Microfinance institutions across Latin America have been caught in a whirlwind of liquidity crunch.  Their funding sources have dried up and their loan books have been growing relentlessly. Worst still, the increasing volatility in forex exchanges has left them clueless as to how to deal with currency mismatches, according to the IDB.

Brazil Regulator Approves 5G Spectrum Auction Rules; No Huawei Ban in Place

Brazil’s telecoms regulator Anatel has approved rules for a spectrum auction for fifth-generation networks this year, without any limitations on China’s Huawei Technologies Co. as an equipment supplier.

Reuters reports that telecom companies will also be required to build stand-alone networks with the latest versions of 5G technology to be operating in state capital cities by July 30 next year, which will involve heavier investments that they had wanted.

Industry representatives said Huawei, the world’s biggest telecoms equipment maker, could not be excluded from Brazil’s 5G market because, aside from the cost, it would set the country back three to four years in technology.

Telefonica Brasil and Claro had been pressing for a 5-year transition to migrate to the more advanced stand-alone networks.

RecargaPay Closes $70 Million Series C

Brazil-based fintech RecargaPay announced this morning that they’ve closed their $70 million Series C. The company, which operates solely in Brazil, allows users to top off their prepaid cell phones online. The company was launched in 2010 by Miami-based serial entrepreneur Rodrigo Teijeiro, who is Co-Founder and CEO.

According to TechCrunch, unlike in the U.S. (where most people have a cell phone plan through a major carrier), in Brazil — a country where the minimum wage is currently $1,100 reais per month (roughly $202 USD) — many people must buy calling cards at local shops to add credit to their phones, which allows them to avoid a monthly recurring bill.

The company, which is EBITDA positive according to Teijeiro, has raised just over $100 million in capital to date and plans to use the $70 million to “expand its financial services offerings to small businesses and consumers, including further development of its popular subscription program Prime+,” the company said in a statement.

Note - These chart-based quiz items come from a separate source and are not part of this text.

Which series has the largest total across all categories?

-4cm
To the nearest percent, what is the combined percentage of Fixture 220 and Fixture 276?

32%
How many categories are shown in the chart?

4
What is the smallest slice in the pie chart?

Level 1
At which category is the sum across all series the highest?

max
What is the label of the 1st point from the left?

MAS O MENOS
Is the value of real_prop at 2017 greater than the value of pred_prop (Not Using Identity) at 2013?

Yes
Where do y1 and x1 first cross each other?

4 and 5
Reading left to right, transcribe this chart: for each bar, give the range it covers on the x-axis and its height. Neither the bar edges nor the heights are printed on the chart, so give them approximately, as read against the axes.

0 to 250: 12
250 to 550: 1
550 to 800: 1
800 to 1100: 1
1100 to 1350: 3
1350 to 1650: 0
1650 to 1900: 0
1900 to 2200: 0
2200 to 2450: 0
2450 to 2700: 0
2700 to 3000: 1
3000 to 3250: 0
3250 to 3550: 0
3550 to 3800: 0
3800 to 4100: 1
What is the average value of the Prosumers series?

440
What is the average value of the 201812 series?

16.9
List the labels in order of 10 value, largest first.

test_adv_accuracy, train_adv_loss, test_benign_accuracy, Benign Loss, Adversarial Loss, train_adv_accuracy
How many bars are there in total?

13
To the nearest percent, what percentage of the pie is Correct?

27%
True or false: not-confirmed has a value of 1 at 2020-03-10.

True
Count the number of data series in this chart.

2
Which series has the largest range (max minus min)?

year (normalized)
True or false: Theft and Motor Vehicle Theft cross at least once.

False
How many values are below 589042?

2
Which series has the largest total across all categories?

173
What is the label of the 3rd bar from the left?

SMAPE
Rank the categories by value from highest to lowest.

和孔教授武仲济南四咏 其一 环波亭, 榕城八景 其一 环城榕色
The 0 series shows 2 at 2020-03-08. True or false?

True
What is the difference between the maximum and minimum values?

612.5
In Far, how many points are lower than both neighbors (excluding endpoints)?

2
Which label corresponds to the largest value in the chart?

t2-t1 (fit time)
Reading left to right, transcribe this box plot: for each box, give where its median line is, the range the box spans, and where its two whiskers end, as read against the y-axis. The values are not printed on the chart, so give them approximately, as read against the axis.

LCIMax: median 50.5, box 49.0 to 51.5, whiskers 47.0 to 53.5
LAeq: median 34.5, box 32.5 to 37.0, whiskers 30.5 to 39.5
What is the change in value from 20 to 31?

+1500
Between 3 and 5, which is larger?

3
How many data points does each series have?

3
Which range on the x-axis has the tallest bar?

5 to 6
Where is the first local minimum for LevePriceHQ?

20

“RecargaPay is a pioneer in the payments sector as one of the first all-in-one platforms to serve such a wide array of everyday needs of Brazilians,” said Maggie Vo, Fuel Venture Capital Managing General Partner and Chief Investment Officer, “We are thrilled to back a company that is actively improving the lives of so many people by giving them more control over their finances, all the while challenging the status quo of banking systems.”

Coronavirus Crisis bankrupted 500,000 of Colombia’s Small Businesses

The economic crisis caused by the coronavirus pandemic destroyed almost 9% of Colombia’s small businesses, according to a government poll. Statistics agency DANE said Wednesday that its annual small business poll indicated the existence of almost 5.4 million firms with less than 10 employees between January and October last year.

According to Colombia Reports, this represents roughly 509,000 small businesses less than the statistics agency registered in the same period in 2019. Between business owners and employees, the bankruptcies destroyed approximately 13% of the 7.7 million jobs provided by small businesses in 2019.

Almost 88% of these small businesses have no employees. Notwithstanding, small and medium sized businesses provide most employment in Colombia and were the most affected by the pandemic, according to the DANE.

Almost three out of ten of the small businesses registered in 2019 were shops that were hit particularly hard by an economic shutdown ordered by President Ivan Duque in March last year.